Run a benchmark#

Let’s use the Lasso benchmark to illustrate ways of running a benchmark.

Hint

Head to Get started to first install benchopt and setup the Lasso benchmark.

With the Command line interface (CLI) references, there are two ways to run a benchmark: passing options with flags in the CLI, or with a configuration file.

Specifying options with CLI flags#

It is possible to specify the solvers as well as the datasets to include in the benchmark run by using flags after benchopt run ..

For instance, the following command runs the benchmark with solvers skglm and celer, on datasets leukemia and simulated.

benchopt run . -s skglm -s celer -d leukemia -d simulated

The -s flag is to specify a solver whereas -d specifies a dataset. To include multiple datasets/solvers, use multiple -d/-s flags, as in the above snippet.

Note

The run command accepts other flags such as -j to run the benchmark in parallel with a given number of processes. The list of flags is available through benchopt run --help or in the Command line interface (CLI) references page.

In addition, it is possible to specify the parameters of solvers and datasets by wrapping them in square brackets in comma separated format.

The following snippet runs the Python-PGD solver with its acceleration parameter set to True, on the simulated dataset. This dataset has parameters n_samples and n_features that we set to 100 and 20 respectively.

benchopt run . -s Python-PGD[use_acceleration=True] -d simulated[n_samples=100,n_features=20]
benchopt run . -s "Python-PGD[use_acceleration=True]" -d "simulated[n_samples=100,n_features=20]"

Note

If a parameter of a solver/dataset is not explicitly set via CLI, benchopt uses all its values specified in the code.

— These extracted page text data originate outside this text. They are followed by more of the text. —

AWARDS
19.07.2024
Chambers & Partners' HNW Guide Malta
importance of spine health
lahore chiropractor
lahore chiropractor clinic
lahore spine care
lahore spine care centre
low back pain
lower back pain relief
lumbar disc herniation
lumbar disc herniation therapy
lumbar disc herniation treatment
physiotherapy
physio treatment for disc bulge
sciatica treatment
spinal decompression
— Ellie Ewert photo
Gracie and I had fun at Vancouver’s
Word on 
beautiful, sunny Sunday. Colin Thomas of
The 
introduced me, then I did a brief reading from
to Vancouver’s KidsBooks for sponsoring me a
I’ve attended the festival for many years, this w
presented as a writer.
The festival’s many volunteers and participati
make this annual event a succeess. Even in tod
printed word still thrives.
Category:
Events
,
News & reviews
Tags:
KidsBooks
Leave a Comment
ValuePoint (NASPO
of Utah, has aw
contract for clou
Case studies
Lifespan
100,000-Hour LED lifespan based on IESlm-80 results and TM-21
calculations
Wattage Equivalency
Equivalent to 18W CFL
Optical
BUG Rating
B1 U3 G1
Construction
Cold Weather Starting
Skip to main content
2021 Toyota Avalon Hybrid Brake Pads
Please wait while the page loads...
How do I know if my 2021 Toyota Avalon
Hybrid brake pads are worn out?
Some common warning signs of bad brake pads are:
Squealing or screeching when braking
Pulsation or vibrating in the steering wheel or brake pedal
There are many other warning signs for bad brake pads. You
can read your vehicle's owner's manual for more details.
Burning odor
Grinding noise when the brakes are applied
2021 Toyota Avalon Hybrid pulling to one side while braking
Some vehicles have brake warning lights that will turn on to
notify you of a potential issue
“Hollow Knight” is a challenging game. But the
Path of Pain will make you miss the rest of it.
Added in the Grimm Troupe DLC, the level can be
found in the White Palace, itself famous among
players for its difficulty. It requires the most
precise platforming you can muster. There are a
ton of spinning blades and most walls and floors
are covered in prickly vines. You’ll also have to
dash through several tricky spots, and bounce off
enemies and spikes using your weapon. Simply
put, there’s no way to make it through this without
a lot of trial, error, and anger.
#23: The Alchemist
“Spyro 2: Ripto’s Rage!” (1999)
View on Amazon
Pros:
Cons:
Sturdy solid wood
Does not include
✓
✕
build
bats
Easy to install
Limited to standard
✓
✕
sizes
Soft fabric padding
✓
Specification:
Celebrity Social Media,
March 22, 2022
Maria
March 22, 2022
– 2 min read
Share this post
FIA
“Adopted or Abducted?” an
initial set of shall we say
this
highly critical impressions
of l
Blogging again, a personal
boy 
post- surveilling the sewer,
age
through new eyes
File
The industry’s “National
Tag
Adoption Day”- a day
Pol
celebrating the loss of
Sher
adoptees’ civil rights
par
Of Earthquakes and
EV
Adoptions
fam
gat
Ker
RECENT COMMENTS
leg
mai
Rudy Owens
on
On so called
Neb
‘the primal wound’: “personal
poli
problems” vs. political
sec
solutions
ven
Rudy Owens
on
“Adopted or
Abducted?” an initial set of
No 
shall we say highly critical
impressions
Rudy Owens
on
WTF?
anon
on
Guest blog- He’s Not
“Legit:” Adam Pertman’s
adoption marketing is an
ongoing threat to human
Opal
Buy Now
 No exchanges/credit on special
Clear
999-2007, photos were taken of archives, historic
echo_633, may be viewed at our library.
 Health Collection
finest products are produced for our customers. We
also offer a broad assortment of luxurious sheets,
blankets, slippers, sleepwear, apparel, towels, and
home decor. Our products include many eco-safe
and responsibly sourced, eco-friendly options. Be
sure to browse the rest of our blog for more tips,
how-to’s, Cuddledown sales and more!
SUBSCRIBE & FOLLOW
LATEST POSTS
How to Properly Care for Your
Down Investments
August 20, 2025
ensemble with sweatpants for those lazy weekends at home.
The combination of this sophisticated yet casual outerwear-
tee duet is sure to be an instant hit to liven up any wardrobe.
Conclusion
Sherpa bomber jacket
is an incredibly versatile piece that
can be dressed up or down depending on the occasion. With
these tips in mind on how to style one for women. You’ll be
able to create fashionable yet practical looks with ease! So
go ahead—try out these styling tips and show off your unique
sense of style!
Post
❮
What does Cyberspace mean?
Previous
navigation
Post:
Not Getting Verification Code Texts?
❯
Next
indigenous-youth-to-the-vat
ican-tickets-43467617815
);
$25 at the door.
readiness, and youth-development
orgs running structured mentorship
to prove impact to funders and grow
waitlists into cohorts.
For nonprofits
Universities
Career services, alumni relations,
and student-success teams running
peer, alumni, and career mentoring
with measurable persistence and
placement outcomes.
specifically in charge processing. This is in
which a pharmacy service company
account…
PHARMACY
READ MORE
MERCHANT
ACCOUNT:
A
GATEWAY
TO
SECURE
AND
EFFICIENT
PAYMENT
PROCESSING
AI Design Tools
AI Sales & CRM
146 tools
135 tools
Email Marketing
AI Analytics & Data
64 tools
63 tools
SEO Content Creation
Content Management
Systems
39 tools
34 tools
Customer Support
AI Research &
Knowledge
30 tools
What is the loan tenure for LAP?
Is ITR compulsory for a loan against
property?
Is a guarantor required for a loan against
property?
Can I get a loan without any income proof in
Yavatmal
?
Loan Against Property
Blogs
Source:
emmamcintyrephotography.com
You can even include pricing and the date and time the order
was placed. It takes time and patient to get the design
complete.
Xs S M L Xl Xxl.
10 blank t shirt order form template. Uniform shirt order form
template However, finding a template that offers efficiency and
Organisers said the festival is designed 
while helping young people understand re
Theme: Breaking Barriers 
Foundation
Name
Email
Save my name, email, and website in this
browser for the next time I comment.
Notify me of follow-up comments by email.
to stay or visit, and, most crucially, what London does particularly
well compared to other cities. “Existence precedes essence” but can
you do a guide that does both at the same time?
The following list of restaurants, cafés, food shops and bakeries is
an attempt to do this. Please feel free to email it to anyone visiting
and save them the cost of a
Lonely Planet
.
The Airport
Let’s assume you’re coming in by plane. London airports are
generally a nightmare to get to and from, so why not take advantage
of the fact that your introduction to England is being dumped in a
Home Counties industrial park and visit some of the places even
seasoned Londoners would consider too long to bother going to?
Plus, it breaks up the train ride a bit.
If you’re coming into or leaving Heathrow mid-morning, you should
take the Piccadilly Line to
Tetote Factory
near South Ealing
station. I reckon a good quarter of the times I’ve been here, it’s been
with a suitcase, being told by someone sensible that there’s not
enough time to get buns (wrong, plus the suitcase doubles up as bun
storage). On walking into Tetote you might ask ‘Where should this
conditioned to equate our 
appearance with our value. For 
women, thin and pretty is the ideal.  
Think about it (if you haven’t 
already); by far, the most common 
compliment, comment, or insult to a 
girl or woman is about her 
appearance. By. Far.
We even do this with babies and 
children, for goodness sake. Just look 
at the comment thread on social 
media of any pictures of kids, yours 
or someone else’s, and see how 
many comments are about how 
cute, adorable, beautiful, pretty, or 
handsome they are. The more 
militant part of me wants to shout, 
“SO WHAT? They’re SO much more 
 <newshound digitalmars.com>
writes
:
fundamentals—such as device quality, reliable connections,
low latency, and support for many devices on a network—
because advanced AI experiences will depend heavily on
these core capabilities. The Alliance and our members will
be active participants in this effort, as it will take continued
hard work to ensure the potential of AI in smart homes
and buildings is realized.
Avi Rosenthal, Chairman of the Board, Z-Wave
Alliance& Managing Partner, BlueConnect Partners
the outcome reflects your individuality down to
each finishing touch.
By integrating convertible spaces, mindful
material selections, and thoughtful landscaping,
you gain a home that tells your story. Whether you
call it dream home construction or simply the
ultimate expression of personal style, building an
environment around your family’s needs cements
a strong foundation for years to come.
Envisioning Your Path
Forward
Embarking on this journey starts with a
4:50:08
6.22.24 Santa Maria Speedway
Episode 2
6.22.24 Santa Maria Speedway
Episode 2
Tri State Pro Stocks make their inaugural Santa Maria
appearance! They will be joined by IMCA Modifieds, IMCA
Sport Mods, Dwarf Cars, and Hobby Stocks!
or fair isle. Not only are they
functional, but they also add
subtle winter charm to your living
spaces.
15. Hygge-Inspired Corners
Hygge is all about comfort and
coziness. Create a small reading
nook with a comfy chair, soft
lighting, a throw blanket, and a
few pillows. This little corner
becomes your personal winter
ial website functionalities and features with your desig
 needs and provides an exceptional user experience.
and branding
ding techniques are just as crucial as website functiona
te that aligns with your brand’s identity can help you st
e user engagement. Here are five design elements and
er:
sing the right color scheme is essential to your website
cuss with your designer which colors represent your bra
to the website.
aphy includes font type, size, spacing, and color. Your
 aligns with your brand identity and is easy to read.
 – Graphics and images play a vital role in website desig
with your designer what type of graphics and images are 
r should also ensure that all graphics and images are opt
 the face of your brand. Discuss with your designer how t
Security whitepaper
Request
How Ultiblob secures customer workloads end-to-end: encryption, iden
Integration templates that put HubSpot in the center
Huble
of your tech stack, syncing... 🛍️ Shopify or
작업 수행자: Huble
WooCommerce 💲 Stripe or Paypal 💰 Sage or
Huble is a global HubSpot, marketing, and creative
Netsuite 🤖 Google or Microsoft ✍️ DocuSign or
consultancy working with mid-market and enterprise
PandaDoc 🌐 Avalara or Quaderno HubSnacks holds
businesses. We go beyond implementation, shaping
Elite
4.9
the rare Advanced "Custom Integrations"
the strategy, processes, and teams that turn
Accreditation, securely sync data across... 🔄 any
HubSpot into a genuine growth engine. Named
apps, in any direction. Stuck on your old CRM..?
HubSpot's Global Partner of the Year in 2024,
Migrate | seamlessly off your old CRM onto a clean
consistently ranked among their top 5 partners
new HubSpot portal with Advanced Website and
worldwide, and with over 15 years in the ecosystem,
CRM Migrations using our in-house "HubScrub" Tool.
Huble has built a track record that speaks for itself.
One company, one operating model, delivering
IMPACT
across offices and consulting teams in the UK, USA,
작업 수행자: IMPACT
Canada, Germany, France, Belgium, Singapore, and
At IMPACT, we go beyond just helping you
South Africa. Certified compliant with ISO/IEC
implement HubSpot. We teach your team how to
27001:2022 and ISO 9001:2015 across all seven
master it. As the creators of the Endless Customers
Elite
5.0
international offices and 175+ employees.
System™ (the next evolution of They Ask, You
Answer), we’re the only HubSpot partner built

Using a configuration file#

When using a complex configuration, it is more handy to specify it through a configuration file. Using a YAML file and the --config flag, it is possible to describe all details of the benchmark run and execute instead

benchopt run . --config ./example_config.yml

Here is the content of configuration file example_config.yml if we were to run the two previous example into a single one.

solver:
    - skglm
    - celer
    - python-pgd[use_acceleration=True]

dataset:
    - leukemia
    - simulated[n_samples=100,n_features=10]
    - simulated:
        n_samples: 100
        n_features: [20, 30]
    - simulated:
        n_samples, n_features: [[200, 20], [150, 30]]

Note

A third, less frequent, option to run a benchmark is using a Python script. Check it out on advanced usage.